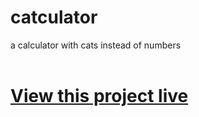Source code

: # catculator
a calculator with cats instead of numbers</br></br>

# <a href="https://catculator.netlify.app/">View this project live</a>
════════════════════
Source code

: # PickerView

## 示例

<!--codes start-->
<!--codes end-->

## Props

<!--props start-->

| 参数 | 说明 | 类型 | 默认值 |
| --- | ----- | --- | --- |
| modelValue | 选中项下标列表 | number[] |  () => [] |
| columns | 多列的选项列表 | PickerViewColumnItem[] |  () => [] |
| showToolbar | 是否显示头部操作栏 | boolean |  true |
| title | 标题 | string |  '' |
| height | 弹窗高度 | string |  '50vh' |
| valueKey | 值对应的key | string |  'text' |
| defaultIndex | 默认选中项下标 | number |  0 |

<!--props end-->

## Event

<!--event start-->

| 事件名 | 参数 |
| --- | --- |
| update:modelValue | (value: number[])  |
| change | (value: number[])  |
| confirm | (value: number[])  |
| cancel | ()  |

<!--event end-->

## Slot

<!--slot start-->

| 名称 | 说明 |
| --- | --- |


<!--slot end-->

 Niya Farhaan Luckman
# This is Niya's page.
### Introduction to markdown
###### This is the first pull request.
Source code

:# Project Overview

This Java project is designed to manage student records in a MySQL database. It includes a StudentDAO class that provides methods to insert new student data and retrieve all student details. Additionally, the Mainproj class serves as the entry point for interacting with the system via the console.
════════════════════
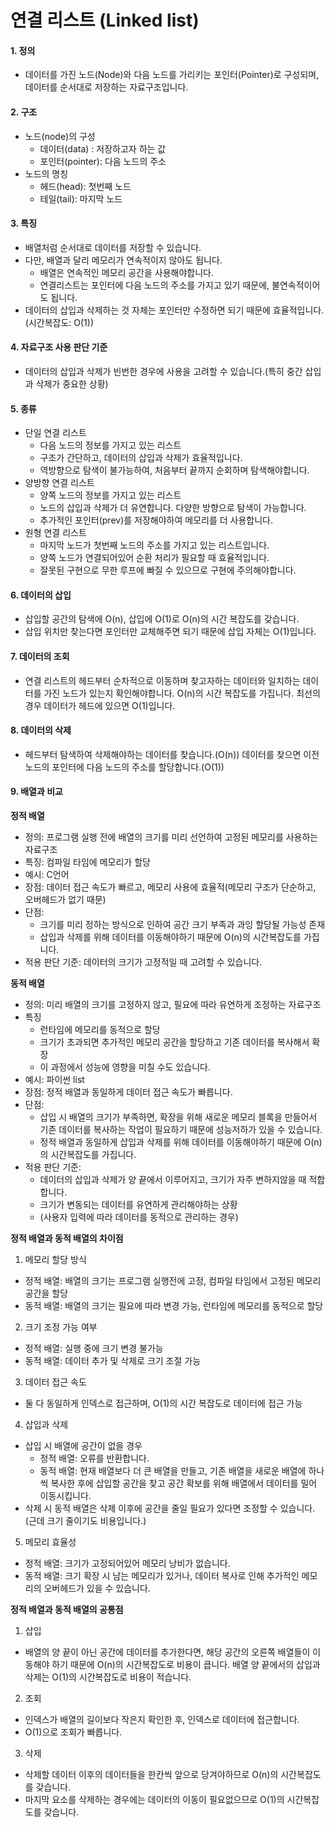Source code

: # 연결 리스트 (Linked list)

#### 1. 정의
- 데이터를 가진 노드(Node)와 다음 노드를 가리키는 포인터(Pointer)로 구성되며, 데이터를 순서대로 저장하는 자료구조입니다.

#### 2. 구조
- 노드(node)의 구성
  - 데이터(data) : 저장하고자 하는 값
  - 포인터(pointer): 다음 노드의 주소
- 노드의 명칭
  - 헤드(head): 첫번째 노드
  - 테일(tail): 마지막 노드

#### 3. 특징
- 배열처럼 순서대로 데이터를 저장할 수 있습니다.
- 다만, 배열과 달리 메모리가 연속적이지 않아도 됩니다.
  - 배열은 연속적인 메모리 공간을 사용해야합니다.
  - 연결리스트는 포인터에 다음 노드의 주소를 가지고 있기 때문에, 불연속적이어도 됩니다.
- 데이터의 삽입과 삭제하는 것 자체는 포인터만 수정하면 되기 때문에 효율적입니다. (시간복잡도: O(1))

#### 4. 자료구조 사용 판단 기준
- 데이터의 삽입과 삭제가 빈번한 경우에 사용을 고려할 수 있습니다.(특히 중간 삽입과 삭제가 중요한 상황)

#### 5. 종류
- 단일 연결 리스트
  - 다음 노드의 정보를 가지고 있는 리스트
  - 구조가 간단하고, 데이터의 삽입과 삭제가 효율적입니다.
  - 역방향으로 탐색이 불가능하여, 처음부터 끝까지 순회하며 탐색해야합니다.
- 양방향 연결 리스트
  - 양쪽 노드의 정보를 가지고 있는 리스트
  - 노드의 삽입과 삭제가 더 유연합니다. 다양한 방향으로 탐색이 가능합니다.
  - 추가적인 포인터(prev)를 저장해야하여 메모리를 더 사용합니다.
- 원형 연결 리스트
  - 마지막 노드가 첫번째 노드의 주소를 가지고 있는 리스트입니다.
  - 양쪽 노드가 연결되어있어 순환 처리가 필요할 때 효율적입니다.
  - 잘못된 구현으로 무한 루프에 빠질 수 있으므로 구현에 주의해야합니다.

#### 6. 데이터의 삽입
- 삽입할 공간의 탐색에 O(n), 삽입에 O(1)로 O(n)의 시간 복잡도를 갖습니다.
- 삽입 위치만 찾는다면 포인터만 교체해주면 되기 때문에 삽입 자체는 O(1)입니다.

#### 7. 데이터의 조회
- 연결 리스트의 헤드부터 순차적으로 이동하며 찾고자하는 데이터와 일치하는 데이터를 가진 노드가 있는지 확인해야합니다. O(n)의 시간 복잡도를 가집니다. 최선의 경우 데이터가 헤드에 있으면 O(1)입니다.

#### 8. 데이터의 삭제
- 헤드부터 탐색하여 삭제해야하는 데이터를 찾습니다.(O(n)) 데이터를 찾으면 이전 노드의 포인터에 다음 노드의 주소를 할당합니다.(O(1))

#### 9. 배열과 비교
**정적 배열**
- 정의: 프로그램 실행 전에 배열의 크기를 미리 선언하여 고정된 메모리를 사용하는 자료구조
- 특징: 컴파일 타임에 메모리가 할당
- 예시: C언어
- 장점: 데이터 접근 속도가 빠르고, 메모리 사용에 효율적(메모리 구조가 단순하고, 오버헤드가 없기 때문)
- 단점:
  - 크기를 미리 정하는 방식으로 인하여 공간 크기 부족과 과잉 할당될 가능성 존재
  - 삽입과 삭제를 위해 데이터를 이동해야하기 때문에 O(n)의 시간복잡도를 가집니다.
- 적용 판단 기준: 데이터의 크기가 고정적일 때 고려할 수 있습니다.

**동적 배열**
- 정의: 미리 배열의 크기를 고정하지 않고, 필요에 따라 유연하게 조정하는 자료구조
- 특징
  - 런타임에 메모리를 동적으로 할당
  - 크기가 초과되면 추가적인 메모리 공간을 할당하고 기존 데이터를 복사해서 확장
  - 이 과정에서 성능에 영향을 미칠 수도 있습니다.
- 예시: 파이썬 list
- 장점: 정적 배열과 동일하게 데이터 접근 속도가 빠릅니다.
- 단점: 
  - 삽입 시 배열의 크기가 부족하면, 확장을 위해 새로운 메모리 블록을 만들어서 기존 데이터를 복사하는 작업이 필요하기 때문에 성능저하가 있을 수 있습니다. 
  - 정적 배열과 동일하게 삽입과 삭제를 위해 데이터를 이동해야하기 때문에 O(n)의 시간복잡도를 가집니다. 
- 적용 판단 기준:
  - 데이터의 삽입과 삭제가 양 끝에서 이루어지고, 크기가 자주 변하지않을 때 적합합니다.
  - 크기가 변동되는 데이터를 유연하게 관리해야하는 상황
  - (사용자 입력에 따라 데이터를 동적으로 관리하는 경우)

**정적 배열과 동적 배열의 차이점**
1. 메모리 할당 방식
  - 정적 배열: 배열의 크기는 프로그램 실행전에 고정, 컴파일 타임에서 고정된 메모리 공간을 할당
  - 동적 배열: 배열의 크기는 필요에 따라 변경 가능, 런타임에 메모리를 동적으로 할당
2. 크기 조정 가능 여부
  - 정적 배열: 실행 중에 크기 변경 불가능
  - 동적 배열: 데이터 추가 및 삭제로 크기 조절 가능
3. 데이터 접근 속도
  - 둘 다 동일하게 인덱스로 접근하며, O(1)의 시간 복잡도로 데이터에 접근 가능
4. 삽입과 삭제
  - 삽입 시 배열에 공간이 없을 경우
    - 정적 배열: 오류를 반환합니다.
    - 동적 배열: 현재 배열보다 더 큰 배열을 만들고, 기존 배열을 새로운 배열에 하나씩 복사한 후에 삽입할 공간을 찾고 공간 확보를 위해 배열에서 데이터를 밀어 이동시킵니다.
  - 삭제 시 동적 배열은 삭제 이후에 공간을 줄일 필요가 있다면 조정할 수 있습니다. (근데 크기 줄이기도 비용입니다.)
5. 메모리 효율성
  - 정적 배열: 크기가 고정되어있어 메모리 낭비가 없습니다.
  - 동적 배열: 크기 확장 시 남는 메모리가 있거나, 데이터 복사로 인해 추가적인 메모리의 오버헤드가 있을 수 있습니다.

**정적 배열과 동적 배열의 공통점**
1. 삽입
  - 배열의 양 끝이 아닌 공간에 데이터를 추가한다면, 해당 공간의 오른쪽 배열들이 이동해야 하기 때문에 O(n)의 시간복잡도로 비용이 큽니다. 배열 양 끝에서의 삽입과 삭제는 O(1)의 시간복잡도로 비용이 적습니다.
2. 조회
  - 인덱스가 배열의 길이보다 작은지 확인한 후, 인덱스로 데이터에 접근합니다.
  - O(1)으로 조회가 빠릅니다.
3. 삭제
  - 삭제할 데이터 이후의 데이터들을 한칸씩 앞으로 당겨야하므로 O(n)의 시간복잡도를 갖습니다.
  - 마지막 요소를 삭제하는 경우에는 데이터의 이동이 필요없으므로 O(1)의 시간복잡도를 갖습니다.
════════════════════
WORK TO BE COMPLETED → Take every line above that includes the string "추가적인" and return it.

REPLY →
  - 추가적인 포인터(prev)를 저장해야하여 메모리를 더 사용합니다.
  - 크기가 초과되면 추가적인 메모리 공간을 할당하고 기존 데이터를 복사해서 확장
  - 동적 배열: 크기 확장 시 남는 메모리가 있거나, 데이터 복사로 인해 추가적인 메모리의 오버헤드가 있을 수 있습니다.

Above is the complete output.